PHELIX is a Petawatt High Energy Laser for Heavy Ion EXperiments. The laser is currently being built at the Gesellschaft für Schwerionenforschung in Darmstadt, the German Heavy Ion Accelerator Facility.

This laser can amplify laser pulses to an energy of 1 Kilojoule and a power of 1 Petawatt (1015 W). The architecture of PHELIX is based on Nd:Glass amplifiers with a clear aperture of 28 cm in the last stage. PHELIX will offer the world-wide unique combination of a high-current, high energy (GeV/u) heavy-ion beam with an intense laser beam. This will open the door to a variety of fundamental science issues in the field of atomic physics, nuclear physics and plasma physics.

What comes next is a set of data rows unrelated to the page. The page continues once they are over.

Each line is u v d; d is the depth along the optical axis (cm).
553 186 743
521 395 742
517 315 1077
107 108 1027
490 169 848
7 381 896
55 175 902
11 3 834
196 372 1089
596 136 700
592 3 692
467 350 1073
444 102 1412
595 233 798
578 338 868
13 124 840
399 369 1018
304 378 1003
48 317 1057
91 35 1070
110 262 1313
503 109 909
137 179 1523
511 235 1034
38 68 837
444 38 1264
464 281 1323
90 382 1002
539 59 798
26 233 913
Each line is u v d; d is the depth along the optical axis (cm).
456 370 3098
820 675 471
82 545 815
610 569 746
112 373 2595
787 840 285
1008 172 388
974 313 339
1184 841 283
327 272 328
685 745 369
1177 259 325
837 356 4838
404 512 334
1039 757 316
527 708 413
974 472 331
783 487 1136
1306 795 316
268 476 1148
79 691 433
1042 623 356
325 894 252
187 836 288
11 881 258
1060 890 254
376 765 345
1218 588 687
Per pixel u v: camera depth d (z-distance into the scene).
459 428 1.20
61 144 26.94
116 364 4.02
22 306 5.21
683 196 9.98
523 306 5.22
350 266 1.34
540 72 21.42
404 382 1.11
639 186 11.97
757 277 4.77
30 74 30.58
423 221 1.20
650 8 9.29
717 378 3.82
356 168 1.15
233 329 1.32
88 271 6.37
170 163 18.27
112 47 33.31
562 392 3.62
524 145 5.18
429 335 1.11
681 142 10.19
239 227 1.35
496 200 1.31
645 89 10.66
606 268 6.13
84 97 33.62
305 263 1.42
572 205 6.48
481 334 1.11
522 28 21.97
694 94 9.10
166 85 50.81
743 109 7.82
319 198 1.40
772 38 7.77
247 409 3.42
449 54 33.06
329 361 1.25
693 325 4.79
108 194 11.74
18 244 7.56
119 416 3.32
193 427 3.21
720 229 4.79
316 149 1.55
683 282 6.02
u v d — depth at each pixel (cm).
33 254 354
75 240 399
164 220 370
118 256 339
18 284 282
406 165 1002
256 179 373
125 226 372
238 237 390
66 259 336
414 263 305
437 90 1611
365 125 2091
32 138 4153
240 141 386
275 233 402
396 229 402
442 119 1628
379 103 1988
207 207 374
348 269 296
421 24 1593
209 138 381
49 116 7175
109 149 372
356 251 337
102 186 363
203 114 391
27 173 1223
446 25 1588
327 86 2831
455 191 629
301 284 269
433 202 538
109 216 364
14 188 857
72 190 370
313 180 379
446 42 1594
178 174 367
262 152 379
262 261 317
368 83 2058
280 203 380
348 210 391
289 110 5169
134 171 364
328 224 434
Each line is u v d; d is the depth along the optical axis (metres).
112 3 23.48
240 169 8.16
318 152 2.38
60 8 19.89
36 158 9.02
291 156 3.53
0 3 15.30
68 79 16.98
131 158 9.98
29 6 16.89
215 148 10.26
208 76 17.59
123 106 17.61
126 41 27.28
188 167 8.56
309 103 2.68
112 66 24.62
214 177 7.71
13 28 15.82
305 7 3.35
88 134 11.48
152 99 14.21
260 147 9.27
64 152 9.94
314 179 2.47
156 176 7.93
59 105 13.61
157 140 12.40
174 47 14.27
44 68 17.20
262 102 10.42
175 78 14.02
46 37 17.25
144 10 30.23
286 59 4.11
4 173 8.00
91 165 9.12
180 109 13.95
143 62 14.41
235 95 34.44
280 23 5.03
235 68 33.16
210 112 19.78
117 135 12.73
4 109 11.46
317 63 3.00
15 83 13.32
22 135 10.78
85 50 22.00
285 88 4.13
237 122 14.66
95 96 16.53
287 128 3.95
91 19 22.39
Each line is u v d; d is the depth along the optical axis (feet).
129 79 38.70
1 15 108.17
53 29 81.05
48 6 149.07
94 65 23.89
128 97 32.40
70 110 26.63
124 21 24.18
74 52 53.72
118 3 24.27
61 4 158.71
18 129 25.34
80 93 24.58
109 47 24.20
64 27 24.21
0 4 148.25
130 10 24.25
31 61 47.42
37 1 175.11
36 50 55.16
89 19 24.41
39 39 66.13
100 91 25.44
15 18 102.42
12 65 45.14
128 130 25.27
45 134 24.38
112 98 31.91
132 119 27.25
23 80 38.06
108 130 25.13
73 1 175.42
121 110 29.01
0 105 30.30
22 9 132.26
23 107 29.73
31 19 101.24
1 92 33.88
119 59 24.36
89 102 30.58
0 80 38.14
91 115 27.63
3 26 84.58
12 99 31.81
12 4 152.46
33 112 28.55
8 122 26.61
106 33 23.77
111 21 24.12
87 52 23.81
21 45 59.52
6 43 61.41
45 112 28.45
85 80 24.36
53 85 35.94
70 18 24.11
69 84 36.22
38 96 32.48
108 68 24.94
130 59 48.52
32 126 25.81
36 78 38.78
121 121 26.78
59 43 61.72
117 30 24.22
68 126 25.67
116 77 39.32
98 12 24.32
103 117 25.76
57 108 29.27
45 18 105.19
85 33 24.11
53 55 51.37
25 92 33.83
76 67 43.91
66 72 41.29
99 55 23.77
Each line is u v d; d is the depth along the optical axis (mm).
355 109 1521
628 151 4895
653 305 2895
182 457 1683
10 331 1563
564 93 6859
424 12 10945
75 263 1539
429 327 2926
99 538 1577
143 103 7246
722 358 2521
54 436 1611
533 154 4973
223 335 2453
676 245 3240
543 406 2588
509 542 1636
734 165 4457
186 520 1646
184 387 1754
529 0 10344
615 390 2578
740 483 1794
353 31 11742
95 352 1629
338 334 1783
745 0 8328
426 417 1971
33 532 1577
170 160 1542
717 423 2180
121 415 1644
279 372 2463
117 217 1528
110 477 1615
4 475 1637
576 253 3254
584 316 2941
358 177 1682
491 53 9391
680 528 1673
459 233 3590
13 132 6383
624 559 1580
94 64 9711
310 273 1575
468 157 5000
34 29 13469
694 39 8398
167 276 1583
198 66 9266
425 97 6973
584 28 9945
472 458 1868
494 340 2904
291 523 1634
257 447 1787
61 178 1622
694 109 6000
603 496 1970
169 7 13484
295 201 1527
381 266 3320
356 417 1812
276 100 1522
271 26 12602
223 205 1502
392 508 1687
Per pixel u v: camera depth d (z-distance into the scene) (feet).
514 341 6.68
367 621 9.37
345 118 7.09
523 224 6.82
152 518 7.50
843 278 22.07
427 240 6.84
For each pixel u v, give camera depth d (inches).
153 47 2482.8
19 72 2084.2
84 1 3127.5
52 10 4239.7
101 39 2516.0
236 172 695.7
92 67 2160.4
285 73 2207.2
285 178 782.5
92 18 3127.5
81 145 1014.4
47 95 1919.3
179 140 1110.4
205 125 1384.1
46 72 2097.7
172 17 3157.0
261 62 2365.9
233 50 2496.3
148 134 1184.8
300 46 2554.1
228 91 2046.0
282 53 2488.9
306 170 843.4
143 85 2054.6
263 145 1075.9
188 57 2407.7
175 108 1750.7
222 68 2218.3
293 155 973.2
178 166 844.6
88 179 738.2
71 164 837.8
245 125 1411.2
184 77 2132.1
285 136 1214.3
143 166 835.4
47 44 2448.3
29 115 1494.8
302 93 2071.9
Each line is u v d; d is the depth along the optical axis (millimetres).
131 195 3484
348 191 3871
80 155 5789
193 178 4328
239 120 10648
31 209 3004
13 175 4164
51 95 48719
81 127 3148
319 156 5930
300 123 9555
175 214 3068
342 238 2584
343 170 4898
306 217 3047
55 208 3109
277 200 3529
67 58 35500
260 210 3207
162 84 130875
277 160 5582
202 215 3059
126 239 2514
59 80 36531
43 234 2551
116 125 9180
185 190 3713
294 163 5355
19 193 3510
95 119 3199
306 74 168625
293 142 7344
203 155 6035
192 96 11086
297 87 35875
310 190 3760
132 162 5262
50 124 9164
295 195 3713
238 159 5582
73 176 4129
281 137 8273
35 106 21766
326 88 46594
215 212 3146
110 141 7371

Amplifying a laser pulse to such a high energy and power leads to a large amount of thermal wavefront aberrations. Wavefront aberrations lead to an increase of the focal spot size and therefore a reduction of the achievable intensity for the experiments.

Within a research assignment between the University of Applied Sciences Münster and the GSI we worked on a physical beam propagation model for PHELIX and calculated the influence of aberrations, including thermal, pump-shot, and chromatic aberrations. We implemented a closed-loop adaptive optics system in the amplifier chain, consisting of a small pre-compensating bimorph mirror with an aperture of 70 mm and an adaptive mirror for astigmatism control with a 30 cm clear aperture in the main amplifier stage. The figure shows an engineer mounting the large adaptive mirror. In March 2006 we could already demonstrate some compensation of thermally induced aberrations and thus extend the repetition rate from one shot in two hours to one shot every hour.